Published in Radio Haifa by Omer Mozer 20 March 2024 / translated from Hebrew
Dozens of paintings fill the studio of 82-year-old artist Abed Abdi in Wadi Nisnas. One of them, standing alone in a corner, distills 65 years of artistic creation intertwined with his personal story.
“This is the landscape of my childhood: the exit gate from the Port of Haifa, my father at the forefront of the painting, my mother and me hiding behind her,” he describes the piece, drawn in black lines.
“And hundreds of people walking behind my father, leaving their homeland — Haifa — on their way to the refugee camps in Syria. This is the refugeehood that has accompanied me all my life.”

He titled the painting “My Personal Nakba.”
His father’s gaze in the artwork reflects the terror that gripped him, his wife, their three daughters, and six-year-old Abed, as they were forced to flee Haifa in 1948 during the war.
“I personally went through the Nakba — and not only me. Out of 75,000 Arabs who were in Haifa, only 3,500 remained. My father was among those who managed to stay.”
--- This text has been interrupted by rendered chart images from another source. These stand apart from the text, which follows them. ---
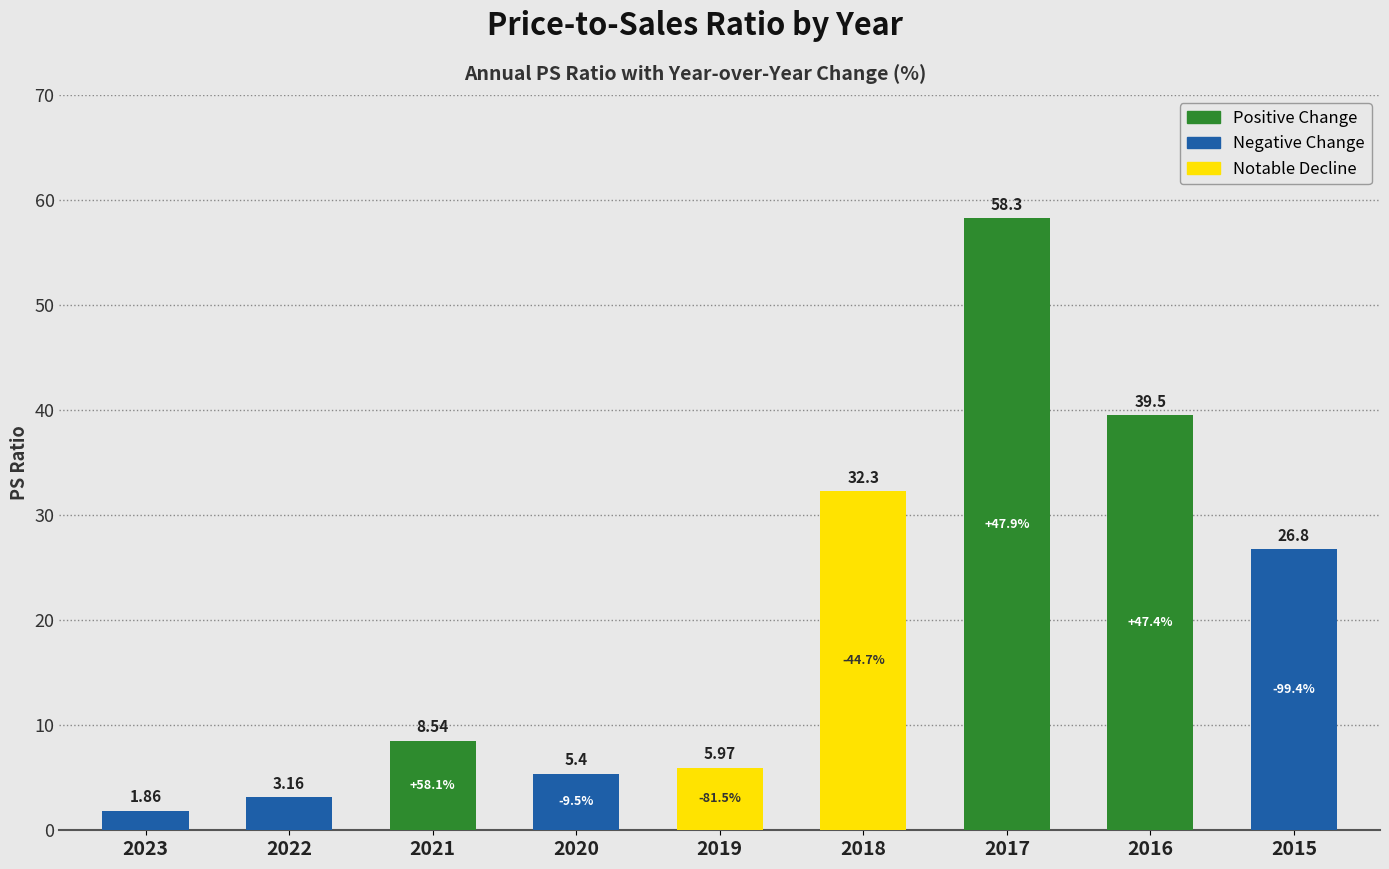

Does the chart contain stacked bars?

No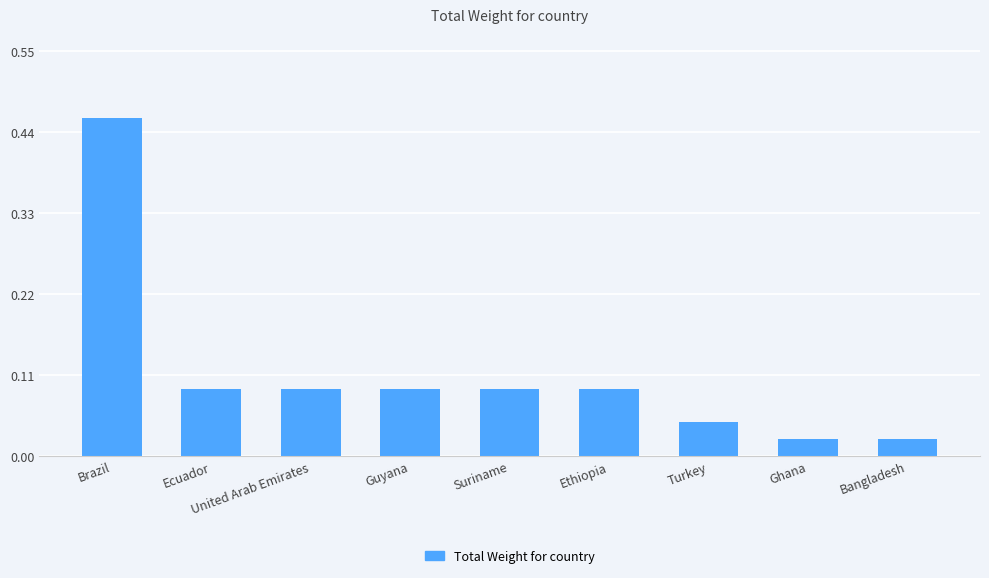

Does the chart contain stacked bars?

No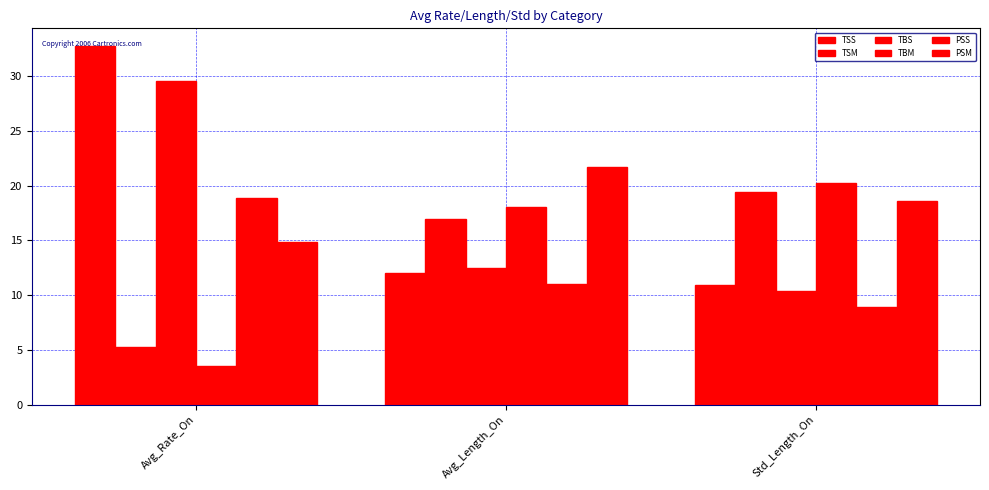

How many series are shown in this chart?

6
How did your father manage to stay in Haifa?
“My father was a horse trader. He owned a khan (caravanserai) where the flea market stands today. He had a Jewish partner, a Polish man who spoke only Yiddish, named Haim.
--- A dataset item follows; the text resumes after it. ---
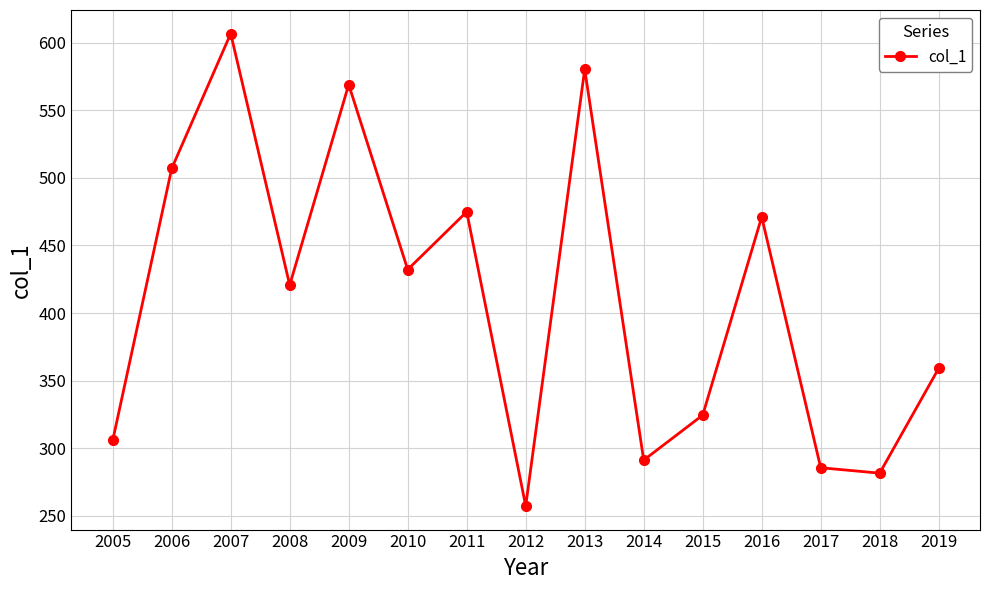

What is the sum of the values at 2019 and 2018?

640.8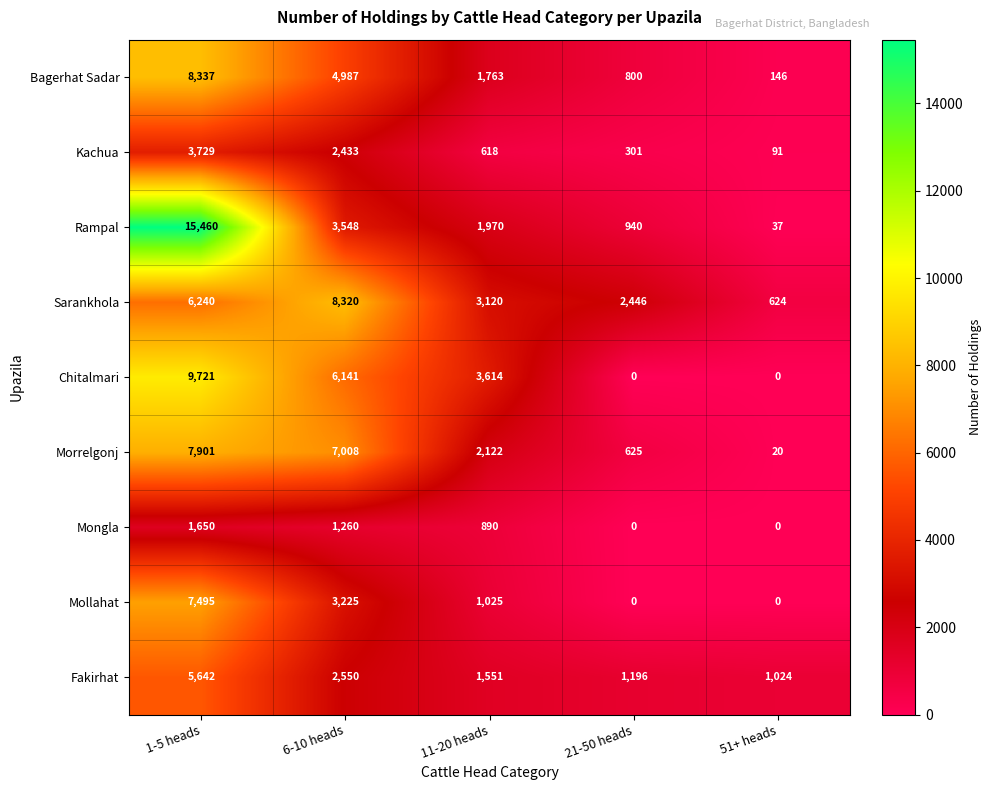

Is it true that Morrelgonj equals 4566 at 1-5 heads?

False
Haim immediately helped my father stay, and not only that — he also helped him with the population registry documents, which eventually allowed us to return to Haifa after two and a half years of wandering, under the Family Reunification program.
It touched me deeply that a Jew helped my father — and it still moves me to this day.”
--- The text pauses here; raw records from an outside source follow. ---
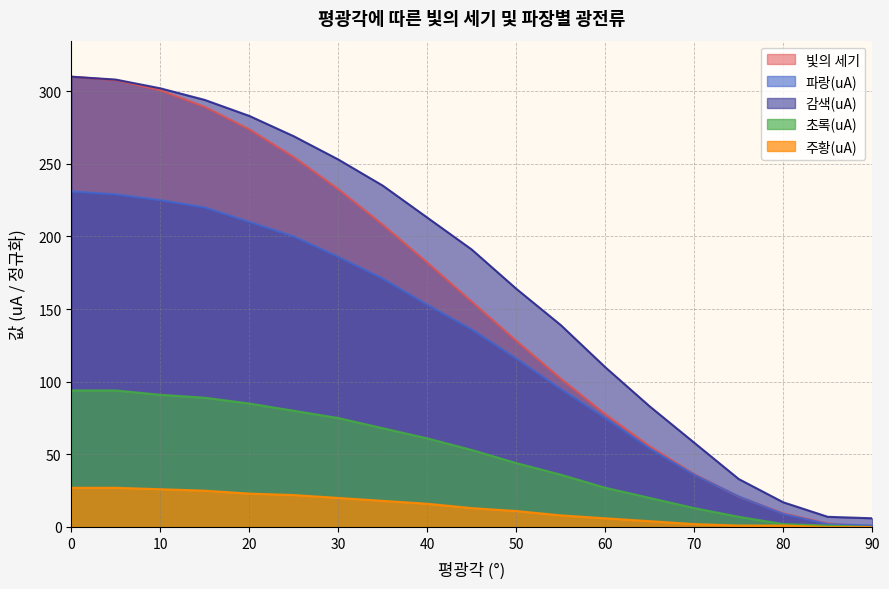

Reading left to right, extract all data points from this chart.

빛의 세기: 310.0	307.6	300.7	289.3	273.8	254.7	232.6	208.1	182.0	155.1	128.2	102.1	77.6	55.5	36.4	20.9	9.4	2.4	0.0
파랑(uA): 231.0	229.0	225.0	220.0	210.0	200.0	186.0	171.0	153.0	136.0	116.0	95.0	75.0	54.0	36.0	21.0	9.0	2.0	1.0
감색(uA): 310.0	308.0	302.0	294.0	283.0	269.0	253.0	235.0	213.0	191.0	164.0	139.0	110.0	83.0	58.0	33.0	17.0	7.0	6.0
초록(uA): 94.0	94.0	91.0	89.0	85.0	80.0	75.0	68.0	61.0	53.0	44.0	36.0	27.0	20.0	13.0	7.0	2.0	1.0	0.0
주황(uA): 27.0	27.0	26.0	25.0	23.0	22.0	20.0	18.0	16.0	13.0	11.0	8.0	6.0	4.0	2.0	1.0	1.0	0.0	0.0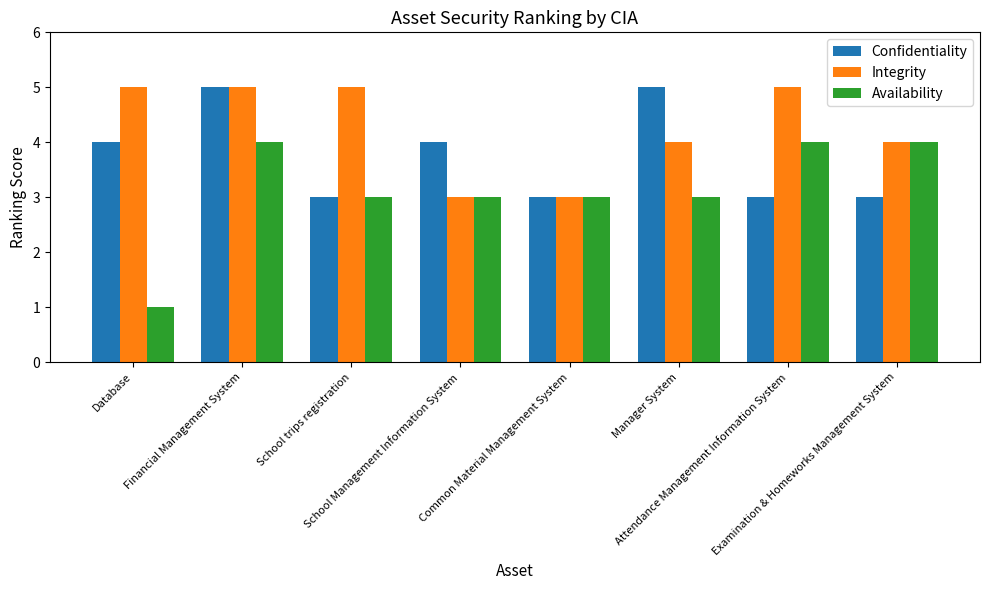

How many bars are there in total?

24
For you, the Nakba is our Independence Day. How do you reconcile that complexity?
“It’s difficult. It’s complicated. But I call for the recognition of rights, of pain, and of the Nakba we went through.
We must stop using destruction and aggression as a response, and seek a just solution for the two peoples living in this country.
There is a way to end this hostility between us — I don’t yet know what it is.
But art expresses the aspiration for a better state of being.”
What Abdi does know is how to paint. I catch him two days before his flight to Germany. He has been invited by the Frankfurt Museum to exhibit around 40 of his works, some of which he created while studying at the Academy of Fine Arts in Germany.
“I had a Jewish teacher there named Lea Grundig who influenced me deeply,” he recalls, drawing a symbolic line between his collaboration with Lea and the earlier help his family received.
“She came from a devout Jewish family — her father was a rabbi in Dresden — but she grew up in a communist youth movement.
Our encounter sparked a shared sense of empathy: she and her family had survived the Holocaust, and my family and I had survived the Nakba.”

For you – are art and politics inseparable?
“Artistic creation is inseparable from raising one’s voice — whether it’s a voice of protest or a voice of calm.”
That is reflected both in his past as an illustrator for the Arabic newspaper Al-Ittihad, and in his colorful paintings, which seem to offer a visual escape from reality.
“Art expresses my yearning for a better reality.”
Abdi remains busy, concerned, and engaged — both with the political situation in the country and with his personal status.
“People think of me as ‘that guy who came from the village, he’s not from here,'” he says.
“But I say: I am of the very flesh and blood of this city. My great-grandfather was born here. My mother’s uncle, Abed al-Rahman al-Haj, was mayor of Haifa between 1920 and 1927. I am a Palestinian from Haifa.”
Sometimes, I paid a price for saying that. But as long as I can think and respond to events through art — I will continue to do so.”